(Source document Opens)
Observation data Epoch J2000.0 Equinox J2000.0
- Constellation: Cygnus
- Right ascension: 20^{h} 41^{m} 21.54855^{s}
- Declination: +52° 35′ 15.1426″
- Apparent magnitude (V): 10.3

Characteristics
- Spectral type: WN8h + O5V?
- Apparent magnitude (J): 8.759
- Apparent magnitude (K): 8.318
- U−B color index: −0.45
- B−V color index: +0.57
- Variable type: Unique

Astrometry
- Radial velocity (R_{v}): −131.4±2.7 km/s
- Proper motion (μ): RA: −5.629 mas/yr Dec.: −3.315 mas/yr
- Parallax (π): 0.1022±0.0114 mas
- Distance: 8,280 pc
- Absolute magnitude (M_{V}): −7.22

Orbit
- Period (P): 4.317336 days
- Semi-major axis (a): 46 R_{☉}
- Eccentricity (e): 0
- Inclination (i): 18°
- Semi-amplitude (K_{1}) (primary): 88.1±3.8 km/s
- Semi-amplitude (K_{2}) (secondary): 79.2±3.1 km/s

Details

WR
- Mass: 44 M_{☉}
- Radius: 26.5 R_{☉}
- Luminosity: 1,585,000 L_{☉}
- Temperature: 39,800 K
- Rotational velocity (v sin i): ≤ 150 km/s

OB
- Mass: 37 M_{☉}
- Rotational velocity (v sin i): 60+20 −10 km/s
- Other designations: V1696 Cygni, BD+52°2777, HD 197406, HIP 102088

Database references
- SIMBAD: data

= WR 148 =

Binary star in the constellation of Cygnus

WR 148 is a spectroscopic binary in the constellation Cygnus. The primary star is a Wolf–Rayet star and one of the most luminous stars known. The secondary has been suspected of being a stellar-mass black hole but may be a class O main sequence star.

WR 148 shows a classic WN8h spectrum, but with the addition of weak central absorption on some of the emission lines. N_{III} and N_{IV} emission lines are stronger than N_{V}, and He_{I} lines are stronger than He_{II}, The Balmer series hydrogen lines and some other lines have P Cygni profiles.
(Source document Closes)
Required work: Continue the article on WR 148 from its last sentence, the one about P Cygni profiles.
(Dataset records Opens)
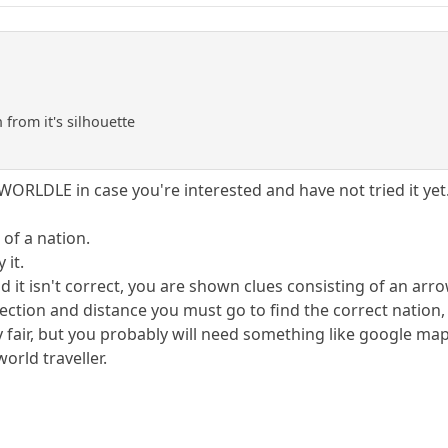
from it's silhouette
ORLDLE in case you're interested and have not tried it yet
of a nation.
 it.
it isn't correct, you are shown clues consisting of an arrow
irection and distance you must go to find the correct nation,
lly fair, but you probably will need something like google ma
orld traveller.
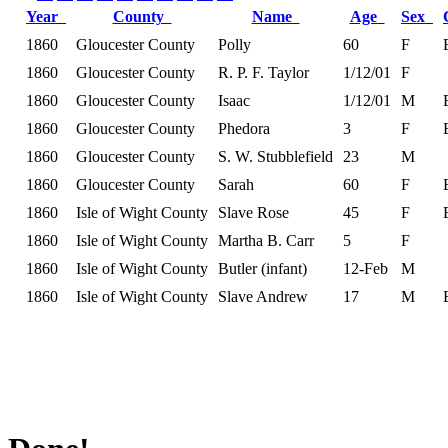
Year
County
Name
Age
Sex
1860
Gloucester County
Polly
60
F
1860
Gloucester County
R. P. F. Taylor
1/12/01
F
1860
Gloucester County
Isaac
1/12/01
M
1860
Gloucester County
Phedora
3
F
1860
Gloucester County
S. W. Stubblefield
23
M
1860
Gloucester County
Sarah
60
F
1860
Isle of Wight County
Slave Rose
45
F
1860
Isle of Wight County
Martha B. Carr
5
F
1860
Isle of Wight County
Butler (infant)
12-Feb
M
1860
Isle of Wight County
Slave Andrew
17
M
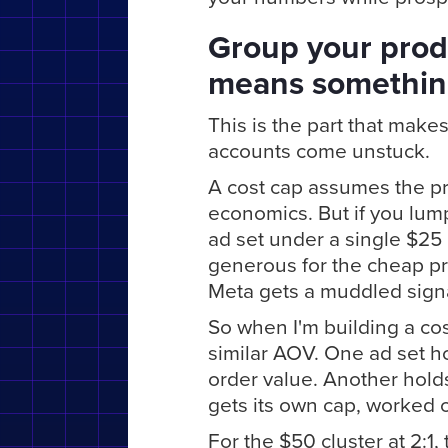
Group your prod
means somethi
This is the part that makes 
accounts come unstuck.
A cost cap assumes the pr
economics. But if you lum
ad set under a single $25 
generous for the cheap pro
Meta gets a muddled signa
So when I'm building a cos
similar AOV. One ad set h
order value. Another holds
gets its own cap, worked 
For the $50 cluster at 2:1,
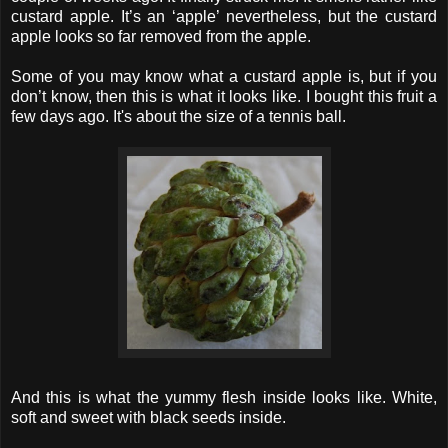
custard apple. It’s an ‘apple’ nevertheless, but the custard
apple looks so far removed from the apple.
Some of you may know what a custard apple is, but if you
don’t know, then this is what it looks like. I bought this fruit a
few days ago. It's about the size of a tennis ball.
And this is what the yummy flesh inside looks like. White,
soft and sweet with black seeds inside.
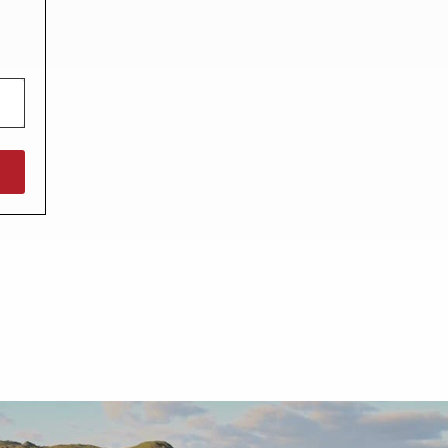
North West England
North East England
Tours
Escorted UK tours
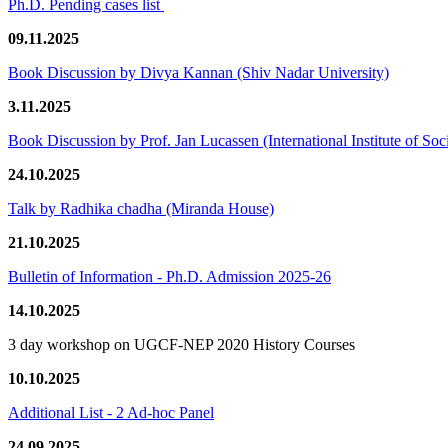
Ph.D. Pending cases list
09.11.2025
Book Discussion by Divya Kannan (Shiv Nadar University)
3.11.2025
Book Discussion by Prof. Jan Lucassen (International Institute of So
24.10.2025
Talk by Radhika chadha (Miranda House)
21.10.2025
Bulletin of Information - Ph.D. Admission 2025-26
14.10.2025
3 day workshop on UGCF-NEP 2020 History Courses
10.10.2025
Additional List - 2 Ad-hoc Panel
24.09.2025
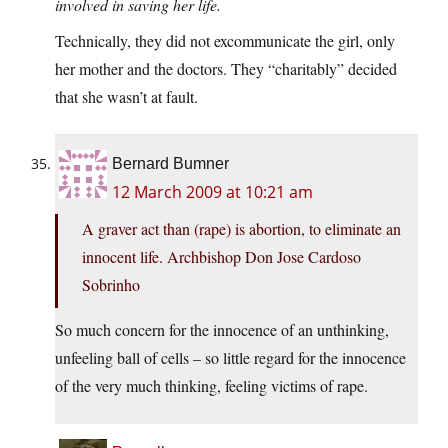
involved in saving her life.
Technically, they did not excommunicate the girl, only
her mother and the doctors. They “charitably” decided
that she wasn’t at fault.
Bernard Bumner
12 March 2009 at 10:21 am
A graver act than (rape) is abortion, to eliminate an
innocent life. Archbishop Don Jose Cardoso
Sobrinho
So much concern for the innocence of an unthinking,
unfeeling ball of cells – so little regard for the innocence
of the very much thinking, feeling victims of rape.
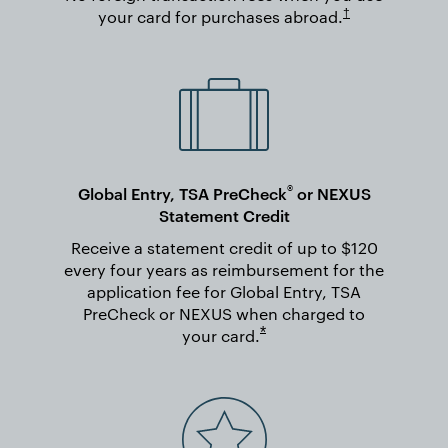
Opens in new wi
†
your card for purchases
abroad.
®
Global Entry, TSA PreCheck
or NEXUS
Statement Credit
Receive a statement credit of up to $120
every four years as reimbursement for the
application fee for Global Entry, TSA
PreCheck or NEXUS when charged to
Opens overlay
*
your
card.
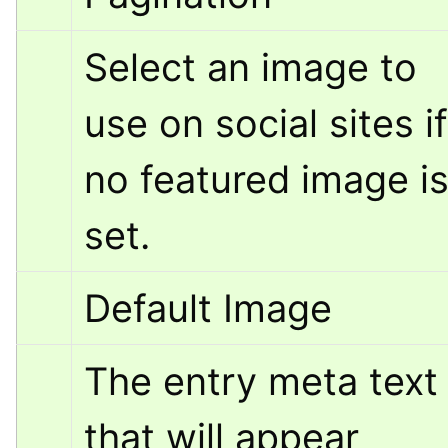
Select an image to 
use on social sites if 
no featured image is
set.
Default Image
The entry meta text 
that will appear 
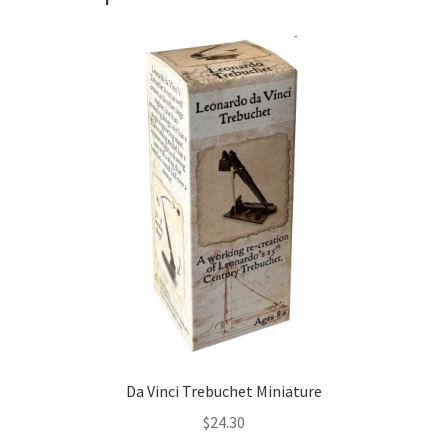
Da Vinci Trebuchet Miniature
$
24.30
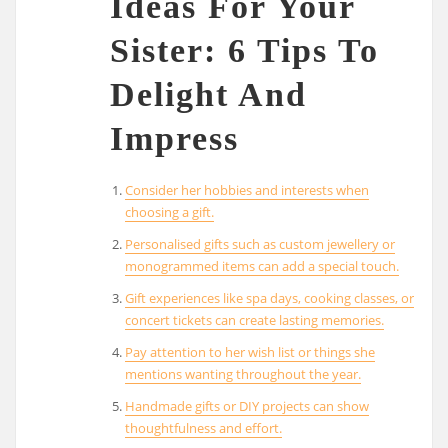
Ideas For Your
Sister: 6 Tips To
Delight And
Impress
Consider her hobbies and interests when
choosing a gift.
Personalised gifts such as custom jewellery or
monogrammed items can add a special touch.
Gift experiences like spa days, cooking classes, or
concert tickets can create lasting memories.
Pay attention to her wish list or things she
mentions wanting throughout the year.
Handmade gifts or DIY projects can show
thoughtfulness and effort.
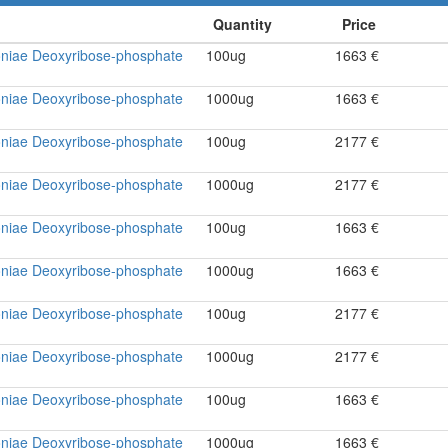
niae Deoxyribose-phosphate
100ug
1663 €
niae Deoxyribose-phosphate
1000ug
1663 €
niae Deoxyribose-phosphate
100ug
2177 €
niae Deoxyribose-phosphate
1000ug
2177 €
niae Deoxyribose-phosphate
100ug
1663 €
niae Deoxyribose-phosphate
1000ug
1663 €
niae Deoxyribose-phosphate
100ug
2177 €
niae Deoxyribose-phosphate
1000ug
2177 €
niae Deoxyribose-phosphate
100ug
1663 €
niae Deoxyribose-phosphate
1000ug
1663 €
(Dataset records Closes)
Solved problem:
WR 148 is erratically variable on timescales ranging from seconds to years, but it shows consistent brightness and radial velocity variations with a period of 4.32 days. There is little doubt that it is a binary system, due to the regular variations and the presence of hard x-ray radiation from colliding winds, but the secondary is not clearly detectable in the spectrum. One proposal for a companion that would match the faint absorption features would be a B3 subgiant, but that is not compatible with the orbit. An early calculated orbit based on faint absorption features gave a relatively large mass ratio which imply either a very high companion mass, meaning a black hole, or an unreasonably low primary mass for a luminous WR star. Another analysis of the spectrum finds absorption features consistent with an O5 star, similar masses for the two components, and only a small orbital inclination.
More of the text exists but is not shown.